Data for processing |
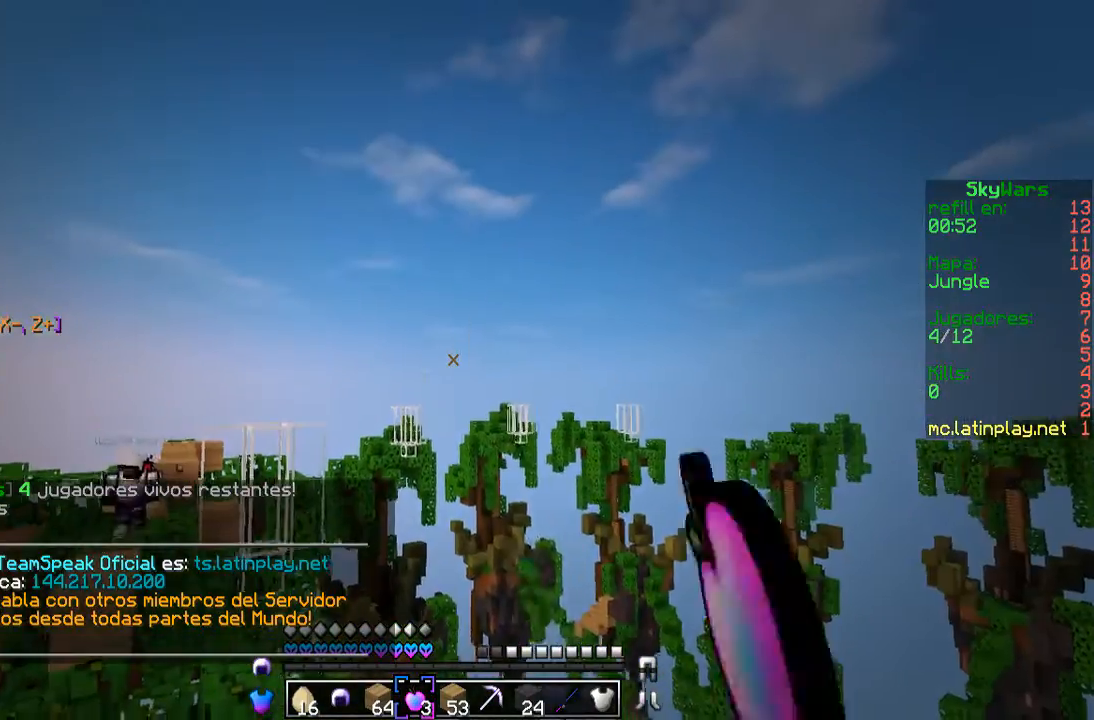
{"keys": [], "mouse": [], "events": [[33, "mouse_left", "up"], [300, "s", "down"], [500, "s", "up"]]}
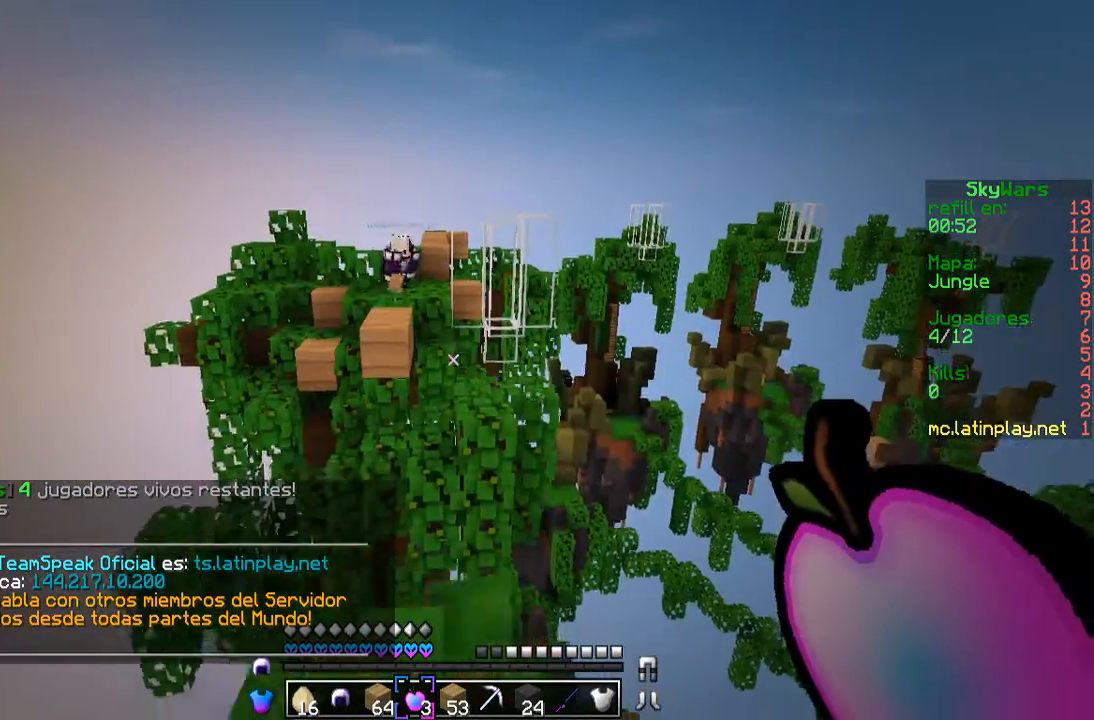
{"keys": [], "mouse": [], "events": []}
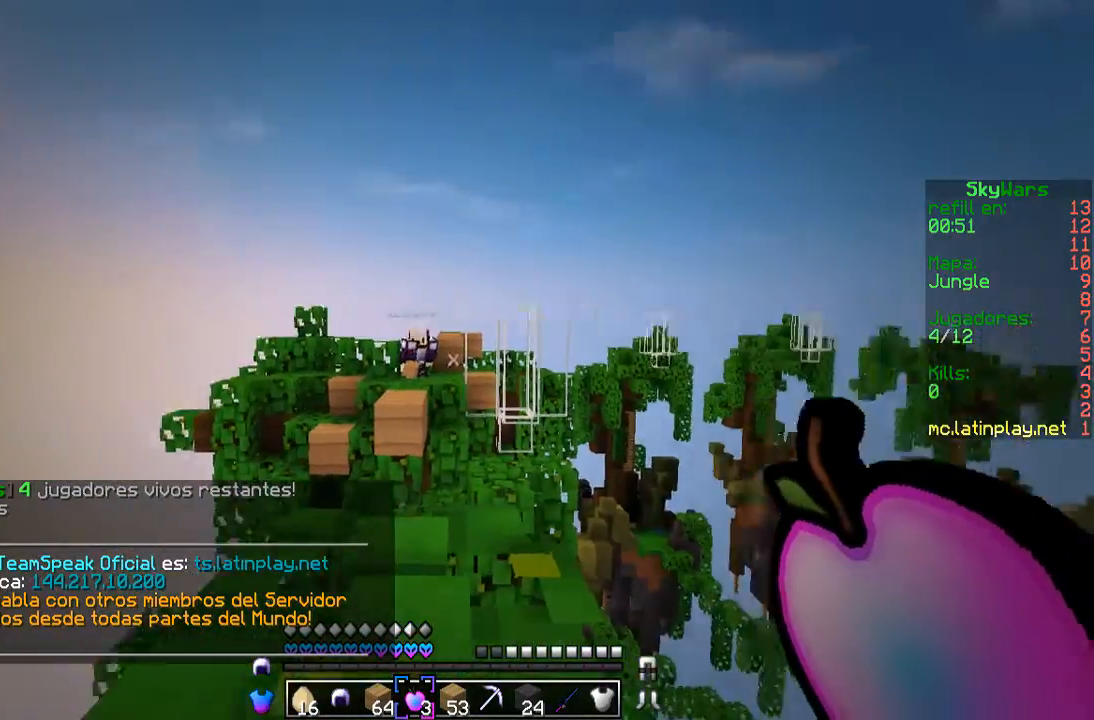
{"keys": [], "mouse": [], "events": []}
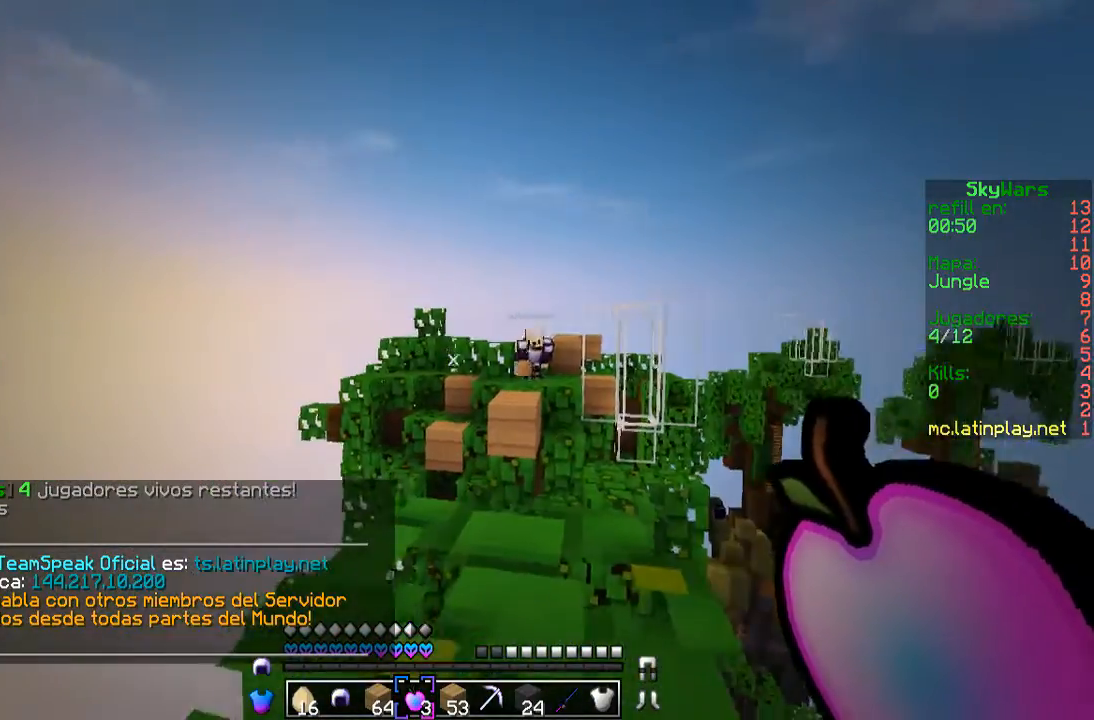
{"keys": [], "mouse": [], "events": []}
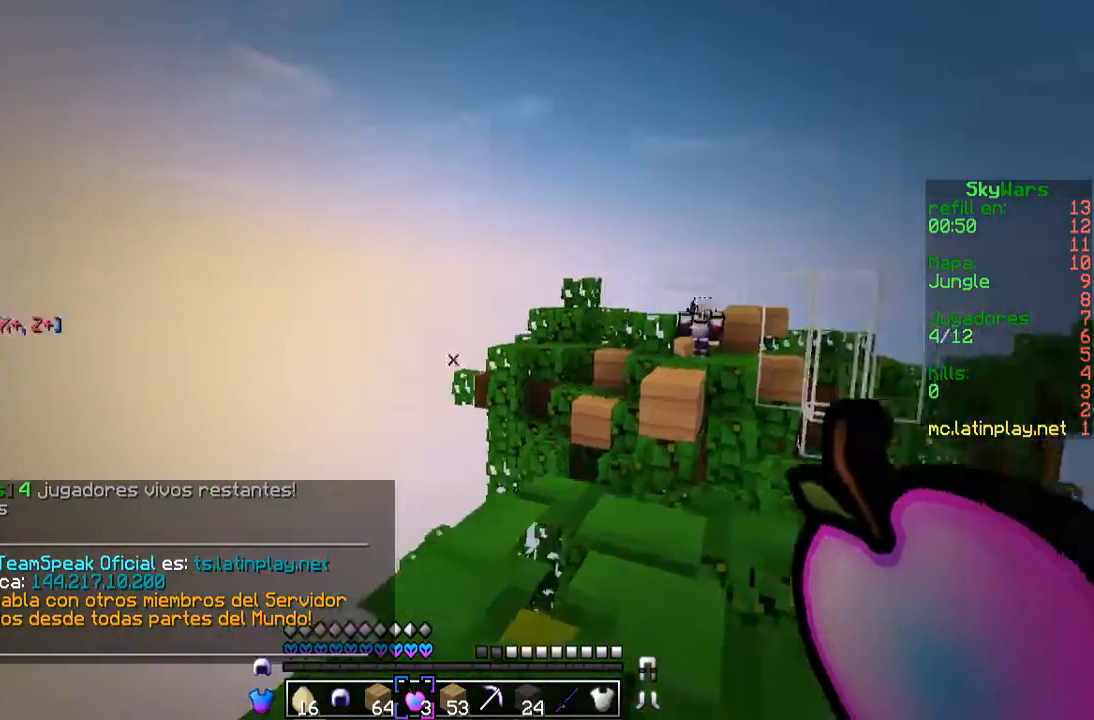
{"keys": [], "mouse": [], "events": []}
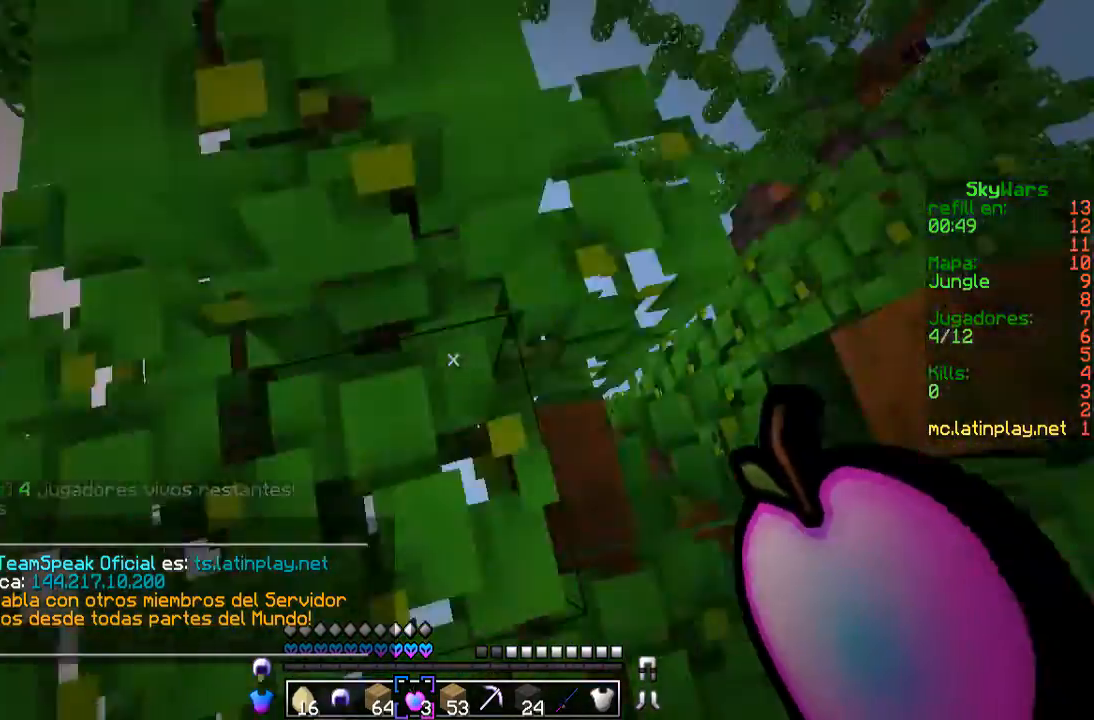
{"keys": [], "mouse": [], "events": []}
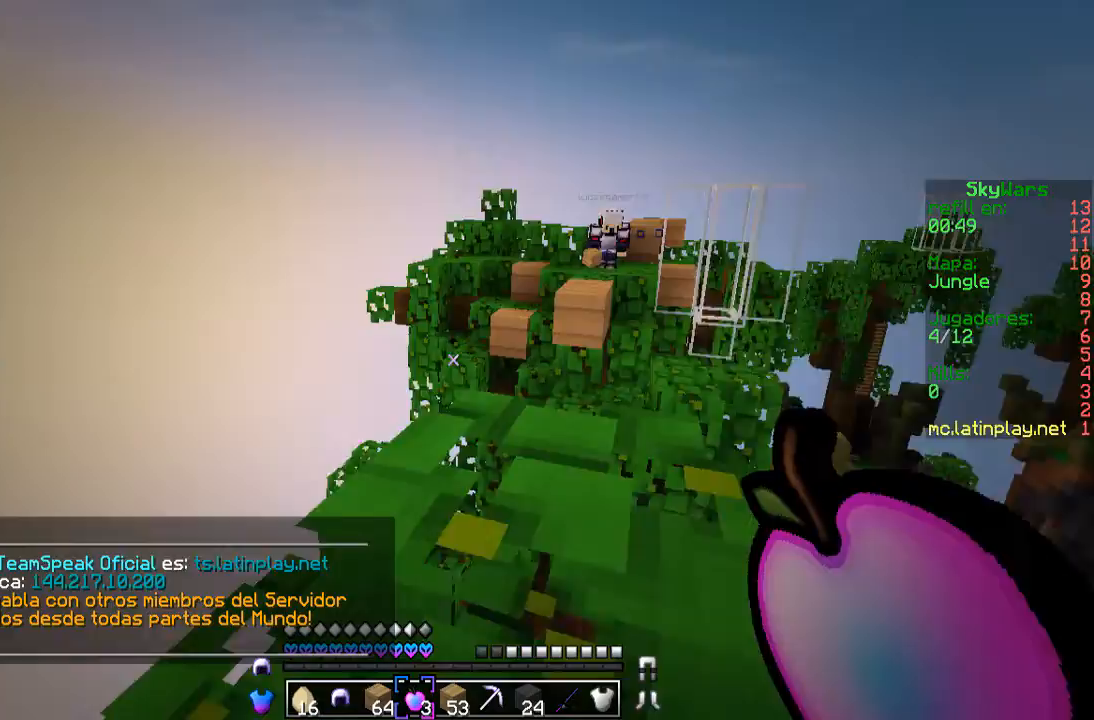
{"keys": ["w"], "mouse": [], "events": [[33, "w", "down"], [200, "w", "up"], [267, "w", "down"]]}
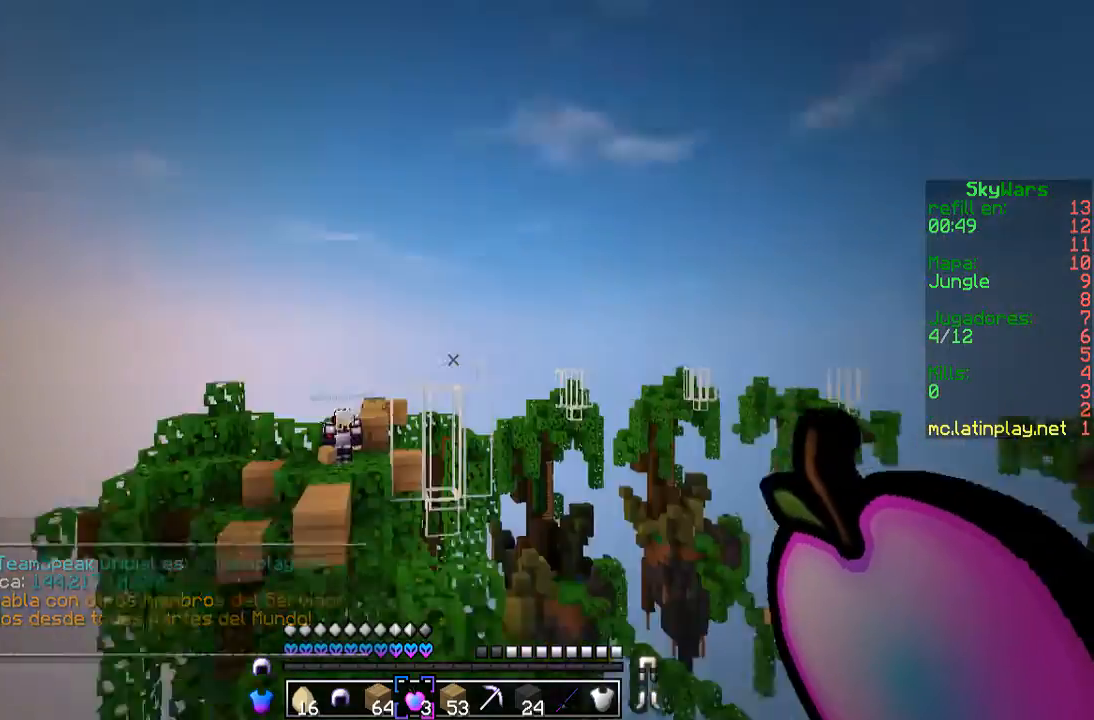
{"keys": [], "mouse": ["left"], "events": [[100, "mouse_left", "down"], [100, "w", "up"], [300, "mouse_left", "up"], [467, "mouse_left", "down"]]}
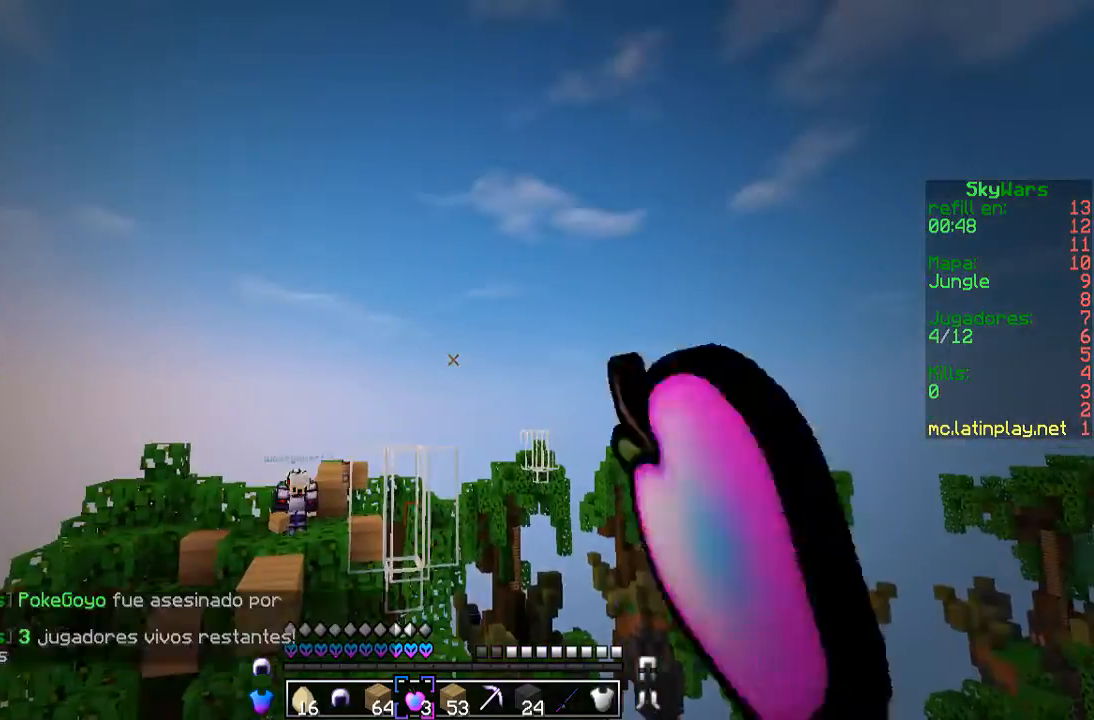
{"keys": [], "mouse": [], "events": [[67, "mouse_left", "up"], [233, "s", "down"], [433, "s", "up"]]}
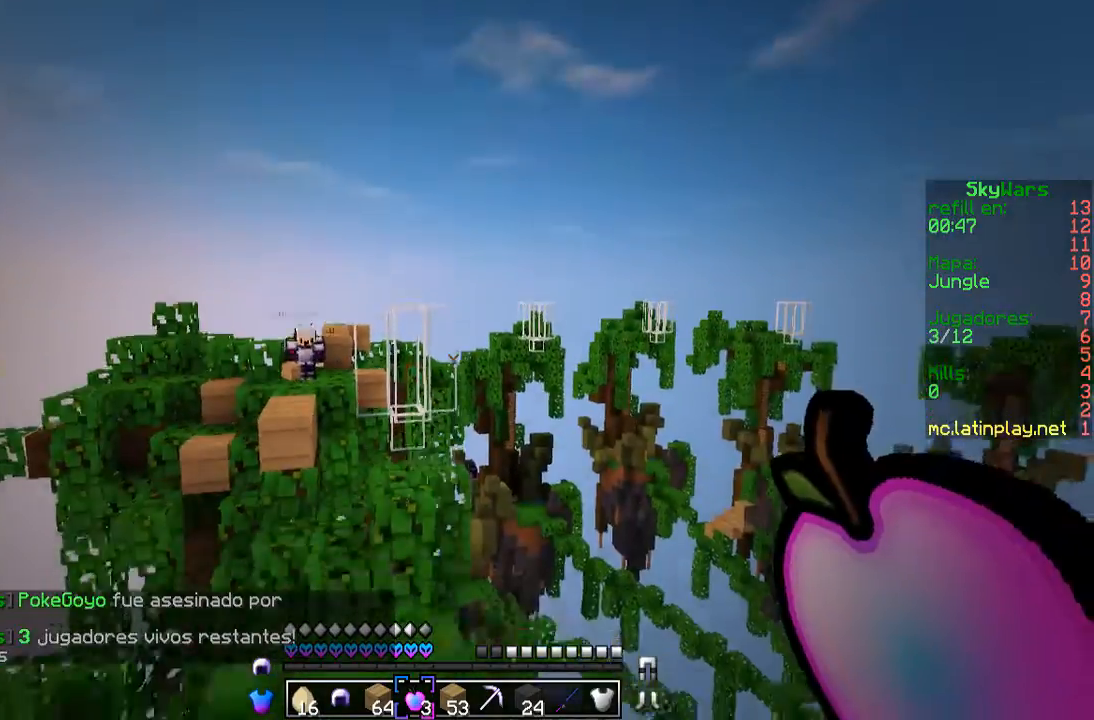
{"keys": [], "mouse": [], "events": [[67, "w", "down"], [267, "w", "up"]]}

Task objective |
Copy out the material exactly as it stands, though no picture should appear in the copy.

The answer |
{"keys": [], "mouse": [], "events": [[33, "mouse_left", "up"], [300, "s", "down"], [500, "s", "up"]]}
{"keys": [], "mouse": [], "events": []}
{"keys": [], "mouse": [], "events": []}
{"keys": [], "mouse": [], "events": []}
{"keys": [], "mouse": [], "events": []}
{"keys": [], "mouse": [], "events": []}
{"keys": ["w"], "mouse": [], "events": [[33, "w", "down"], [200, "w", "up"], [267, "w", "down"]]}
{"keys": [], "mouse": ["left"], "events": [[100, "mouse_left", "down"], [100, "w", "up"], [300, "mouse_left", "up"], [467, "mouse_left", "down"]]}
{"keys": [], "mouse": [], "events": [[67, "mouse_left", "up"], [233, "s", "down"], [433, "s", "up"]]}
{"keys": [], "mouse": [], "events": [[67, "w", "down"], [267, "w", "up"]]}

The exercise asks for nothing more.